PASSAGE TO READ:
+ + + + + + +
It seems there exists some different information among the CS group regarding the 500/1000+ upgrade. I've read many reports of subs losing their locals from the time the w/o is built until when the 1000+ is installed. Also, a large variance in price, and whether it is free or not.

I originally scheduled the 1000+ upgrade on July 6th, which was done through Escalations and AHD TS. The tech did turn off my locals while he built the w/o, and then turned them right back on. I was looking at the EPG during the process, saw them go red, and then saw them come back on.
The install was rescheduled once, and then installed this past Thursday, the 20th.
After the install, the HD locals mapped down, and throughout the process, the locals were always on.

The cost of the 1000+ upgrade is $199.00 which includes a DPP44 switch.
The cost of the 500+ upgrade is $59.00 which includes a DP34 switch.
+ + + + + + +
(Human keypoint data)
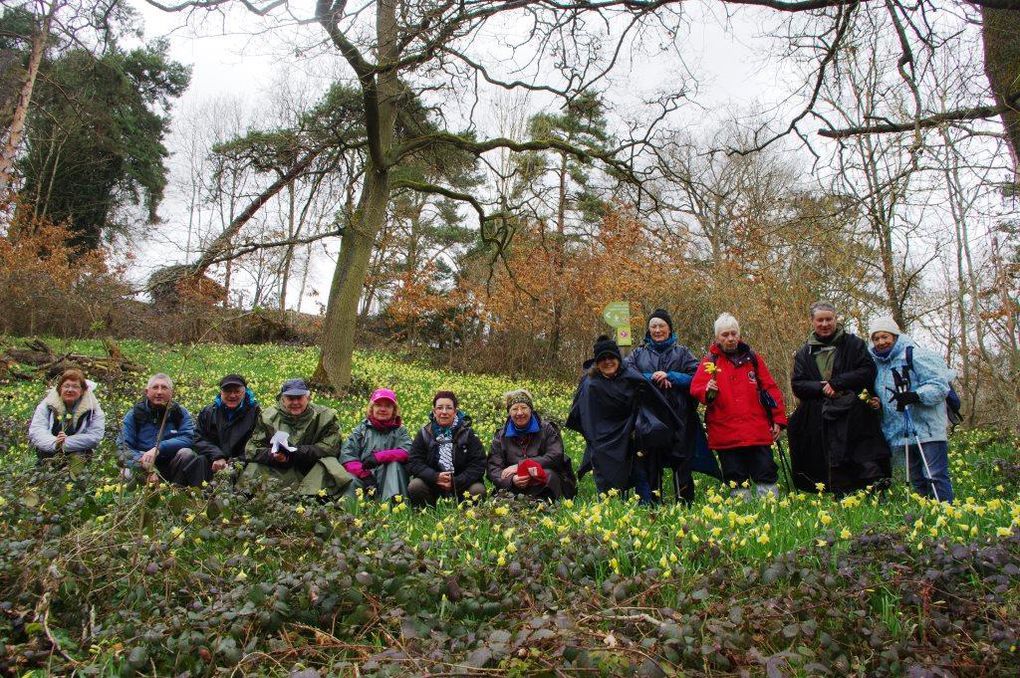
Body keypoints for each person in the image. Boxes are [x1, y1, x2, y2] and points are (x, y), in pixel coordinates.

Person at [788, 302, 891, 496]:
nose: (825, 324)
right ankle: (837, 494)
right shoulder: (804, 353)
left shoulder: (854, 344)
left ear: (836, 320)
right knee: (830, 457)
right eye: (820, 320)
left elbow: (868, 371)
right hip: (821, 415)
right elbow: (798, 385)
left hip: (855, 413)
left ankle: (873, 493)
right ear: (812, 322)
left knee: (863, 455)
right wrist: (823, 388)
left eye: (829, 319)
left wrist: (838, 383)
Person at [567, 334, 682, 502]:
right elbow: (585, 416)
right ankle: (611, 511)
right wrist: (596, 441)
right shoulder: (591, 384)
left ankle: (646, 509)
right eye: (602, 358)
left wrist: (640, 425)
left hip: (632, 438)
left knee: (641, 473)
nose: (608, 362)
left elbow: (651, 400)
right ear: (597, 363)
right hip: (604, 441)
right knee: (608, 476)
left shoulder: (631, 376)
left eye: (611, 357)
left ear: (618, 359)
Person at [690, 313, 787, 499]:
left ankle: (771, 511)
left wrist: (778, 419)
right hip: (726, 432)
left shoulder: (753, 359)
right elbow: (697, 389)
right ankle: (742, 514)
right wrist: (707, 390)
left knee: (765, 471)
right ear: (717, 338)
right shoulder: (710, 361)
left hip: (756, 430)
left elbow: (770, 389)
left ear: (739, 335)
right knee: (735, 475)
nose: (730, 338)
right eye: (725, 335)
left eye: (733, 333)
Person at [623, 308, 711, 503]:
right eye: (653, 326)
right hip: (649, 417)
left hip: (680, 417)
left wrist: (671, 376)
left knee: (681, 461)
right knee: (649, 461)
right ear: (648, 330)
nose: (657, 330)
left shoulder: (683, 352)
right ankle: (652, 503)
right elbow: (627, 375)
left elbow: (697, 377)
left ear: (669, 329)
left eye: (661, 326)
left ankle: (684, 503)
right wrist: (652, 378)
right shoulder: (638, 353)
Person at [868, 316, 955, 503]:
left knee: (935, 474)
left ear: (895, 336)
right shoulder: (876, 365)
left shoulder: (916, 355)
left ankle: (947, 512)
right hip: (900, 431)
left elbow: (940, 385)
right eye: (876, 339)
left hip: (927, 427)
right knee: (916, 479)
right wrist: (877, 403)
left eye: (885, 337)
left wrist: (916, 395)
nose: (881, 342)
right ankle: (926, 516)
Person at [239, 378, 350, 497]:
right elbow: (253, 448)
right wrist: (273, 455)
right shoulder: (268, 416)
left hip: (311, 469)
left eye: (299, 398)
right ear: (282, 398)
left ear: (308, 398)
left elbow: (330, 447)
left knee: (330, 463)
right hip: (279, 468)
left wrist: (295, 452)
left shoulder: (326, 416)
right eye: (291, 398)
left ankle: (311, 497)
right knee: (254, 466)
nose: (295, 402)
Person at [487, 389, 577, 501]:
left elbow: (556, 456)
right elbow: (493, 468)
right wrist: (512, 480)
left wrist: (523, 465)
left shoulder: (547, 429)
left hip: (542, 480)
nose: (520, 413)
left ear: (531, 409)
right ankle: (524, 502)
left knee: (549, 475)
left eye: (524, 408)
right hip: (515, 485)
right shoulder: (501, 436)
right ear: (509, 412)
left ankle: (540, 503)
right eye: (514, 409)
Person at [117, 373, 204, 487]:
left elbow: (188, 438)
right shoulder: (134, 414)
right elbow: (123, 446)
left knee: (187, 454)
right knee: (126, 472)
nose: (159, 392)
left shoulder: (179, 413)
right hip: (143, 463)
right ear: (146, 391)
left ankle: (176, 490)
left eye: (164, 387)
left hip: (171, 464)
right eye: (155, 387)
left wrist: (159, 448)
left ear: (171, 393)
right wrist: (141, 462)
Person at [406, 391, 486, 507]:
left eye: (449, 408)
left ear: (455, 412)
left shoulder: (468, 433)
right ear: (434, 411)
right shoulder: (424, 433)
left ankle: (467, 517)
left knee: (478, 490)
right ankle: (427, 513)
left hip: (461, 485)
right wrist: (435, 477)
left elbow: (478, 464)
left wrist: (455, 482)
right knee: (415, 485)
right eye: (439, 408)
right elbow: (414, 462)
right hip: (433, 484)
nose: (444, 412)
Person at [340, 388, 413, 502]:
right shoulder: (361, 430)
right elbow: (347, 456)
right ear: (372, 408)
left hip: (389, 477)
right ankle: (348, 515)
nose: (383, 409)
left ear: (394, 410)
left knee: (394, 466)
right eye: (378, 405)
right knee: (351, 479)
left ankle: (391, 508)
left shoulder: (400, 431)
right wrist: (365, 475)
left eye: (388, 406)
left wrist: (378, 457)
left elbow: (407, 451)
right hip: (364, 477)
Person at [28, 368, 105, 462]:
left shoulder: (93, 408)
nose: (70, 390)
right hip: (48, 452)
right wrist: (55, 443)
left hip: (78, 453)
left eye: (75, 386)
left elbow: (95, 436)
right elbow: (36, 431)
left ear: (82, 391)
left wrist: (65, 442)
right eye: (66, 386)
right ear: (60, 389)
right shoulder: (47, 404)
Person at [193, 374, 261, 481]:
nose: (232, 395)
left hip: (242, 463)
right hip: (214, 461)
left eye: (237, 391)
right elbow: (198, 438)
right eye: (228, 391)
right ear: (221, 392)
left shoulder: (256, 413)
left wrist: (234, 462)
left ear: (244, 392)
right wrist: (217, 455)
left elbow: (257, 444)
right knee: (197, 460)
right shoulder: (209, 412)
+ + + + + + +
TASK DETAILS:
Please summarize the forum post in two sentences. The data is separate material and has no connection to the forum post.

WRITTEN RESPONSE:
The writer notes conflicting reports about the 500/1000+ upgrade, including subscribers losing their locals and wide differences in price and in whether it is free, but says that during their own 1000+ upgrade, installed on Thursday the 20th, the tech turned the locals off only while building the w/o and right back on, so they otherwise stayed on and the HD locals mapped down afterward. The 1000+ upgrade costs $199.00 including a DPP44 switch, and the 500+ upgrade costs $59.00 including a DP34 switch.